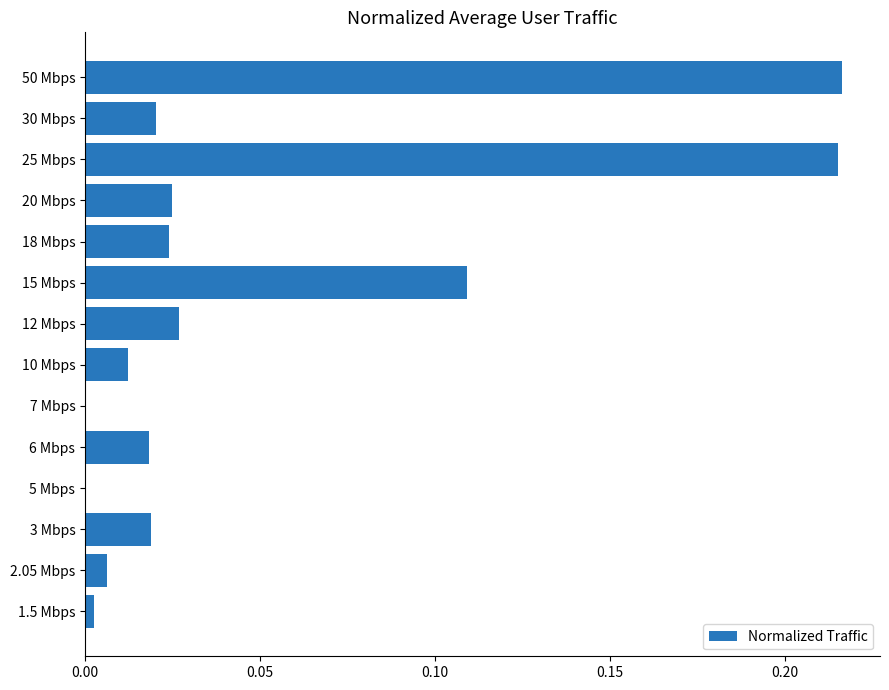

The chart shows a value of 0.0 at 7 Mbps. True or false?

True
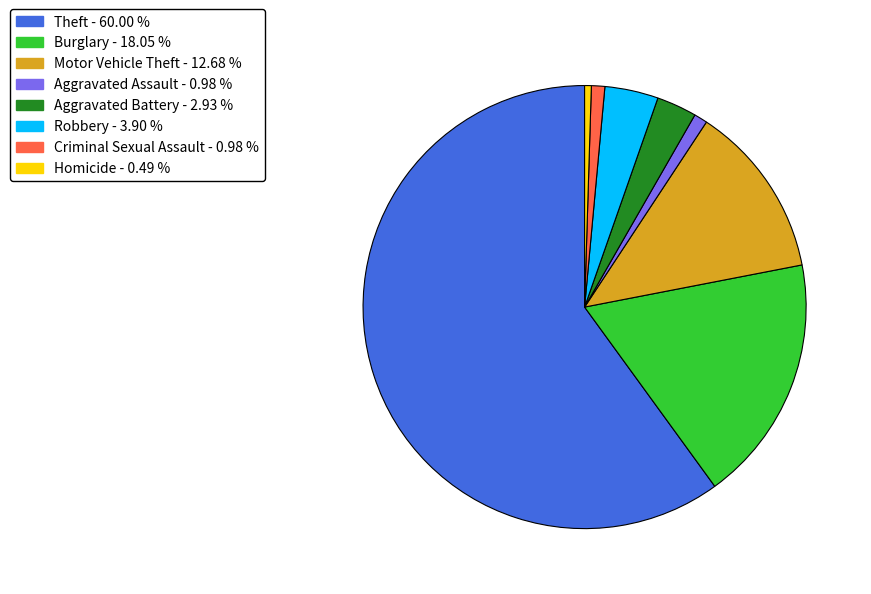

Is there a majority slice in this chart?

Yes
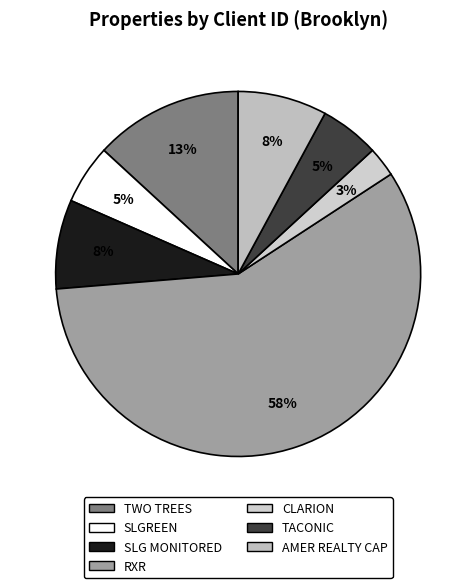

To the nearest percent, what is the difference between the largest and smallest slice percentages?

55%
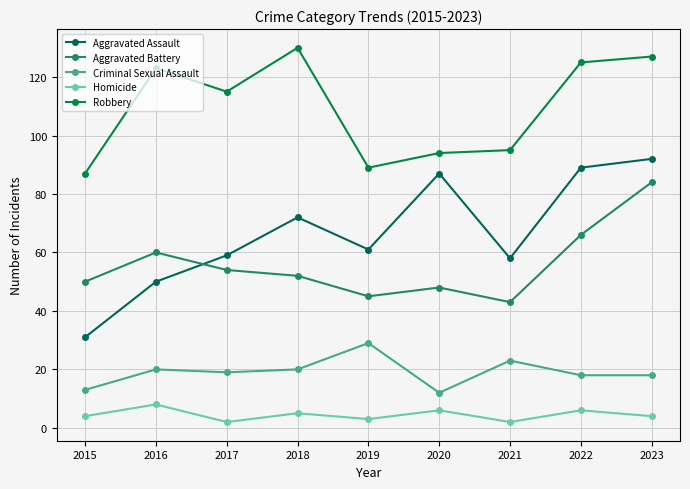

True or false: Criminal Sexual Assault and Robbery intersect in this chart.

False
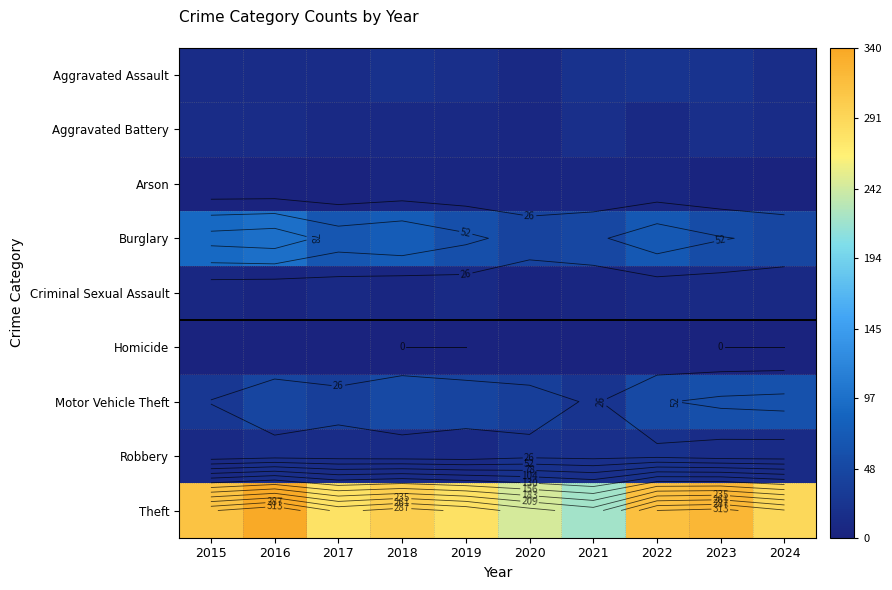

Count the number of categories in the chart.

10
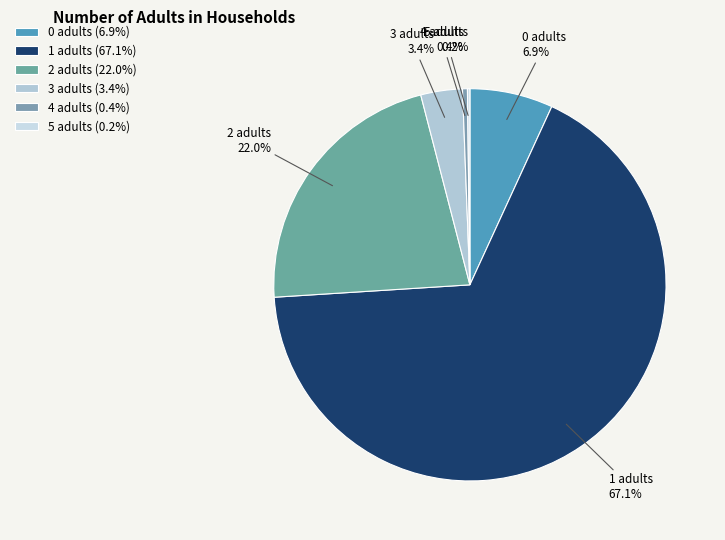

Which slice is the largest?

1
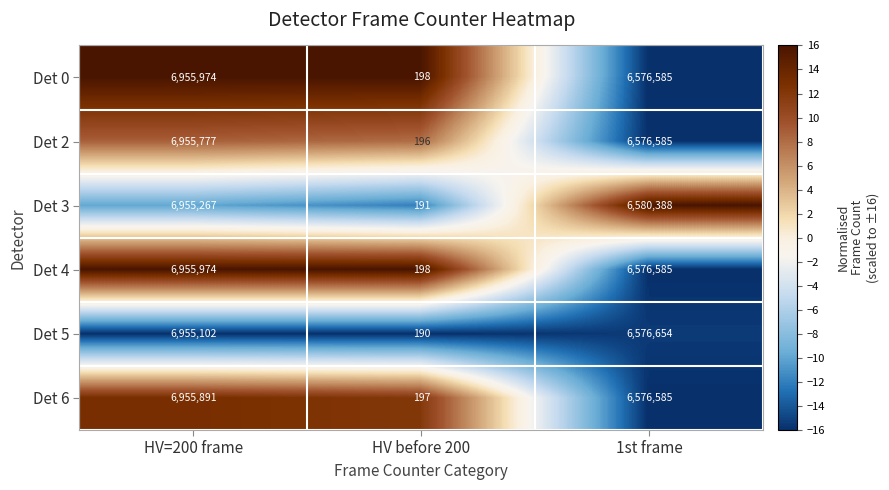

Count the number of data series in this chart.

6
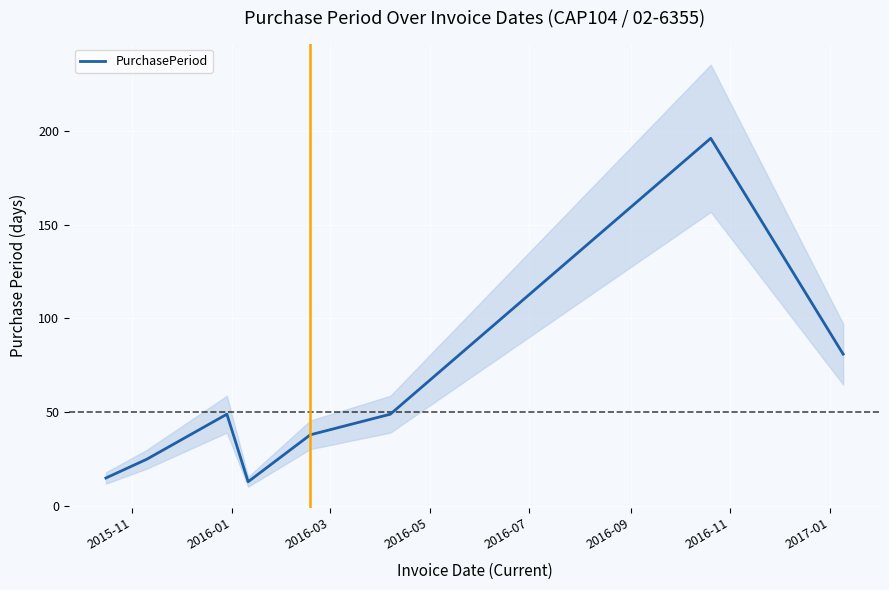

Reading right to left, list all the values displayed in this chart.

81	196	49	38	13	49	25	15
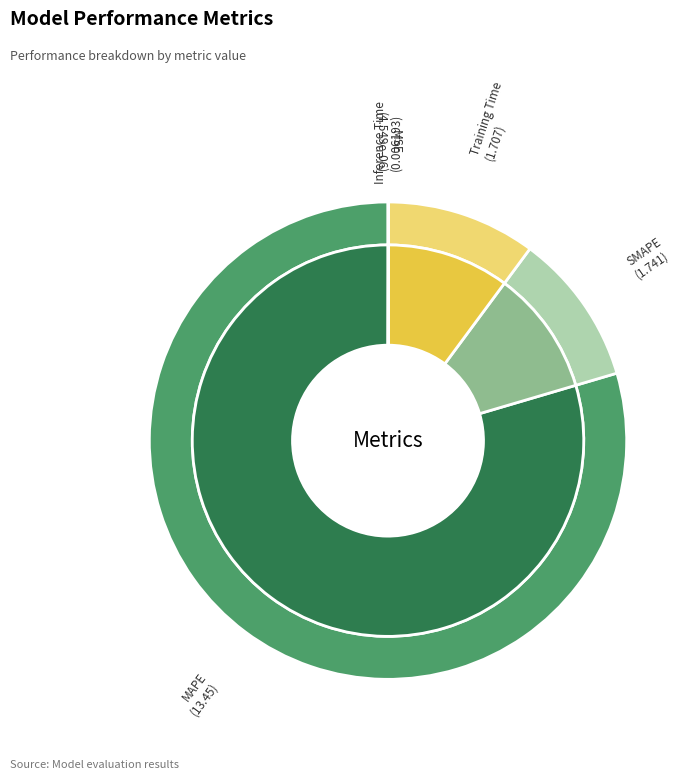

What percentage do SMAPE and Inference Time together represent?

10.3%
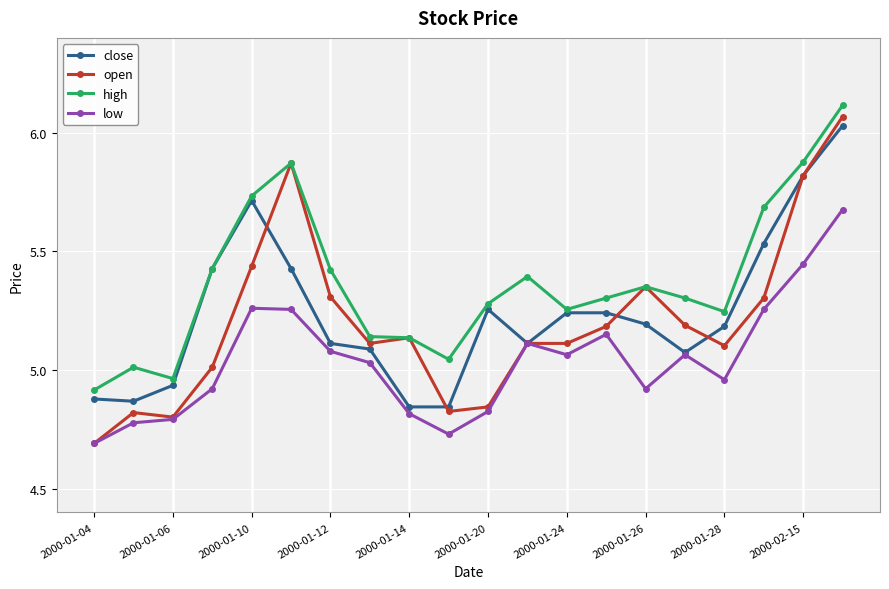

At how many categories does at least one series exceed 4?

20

□ □ □ □ □ □ □

Exercise objective:
Give every line of the listing above as a numbered list, leaving out the blank lines and the picture markers.

Result of the task:
1. The chart shows a value of 0.0 at 7 Mbps. True or false?
2. True
3. Is there a majority slice in this chart?
4. Yes
5. To the nearest percent, what is the difference between the largest and smallest slice percentages?
6. 55%
7. True or false: Criminal Sexual Assault and Robbery intersect in this chart.
8. False
9. Count the number of categories in the chart.
10. 10
11. Which slice is the largest?
12. 1
13. Count the number of data series in this chart.
14. 6
15. Reading right to left, list all the values displayed in this chart.
16. 81	196	49	38	13	49	25	15
17. What percentage do SMAPE and Inference Time together represent?
18. 10.3%
19. At how many categories does at least one series exceed 4?
20. 20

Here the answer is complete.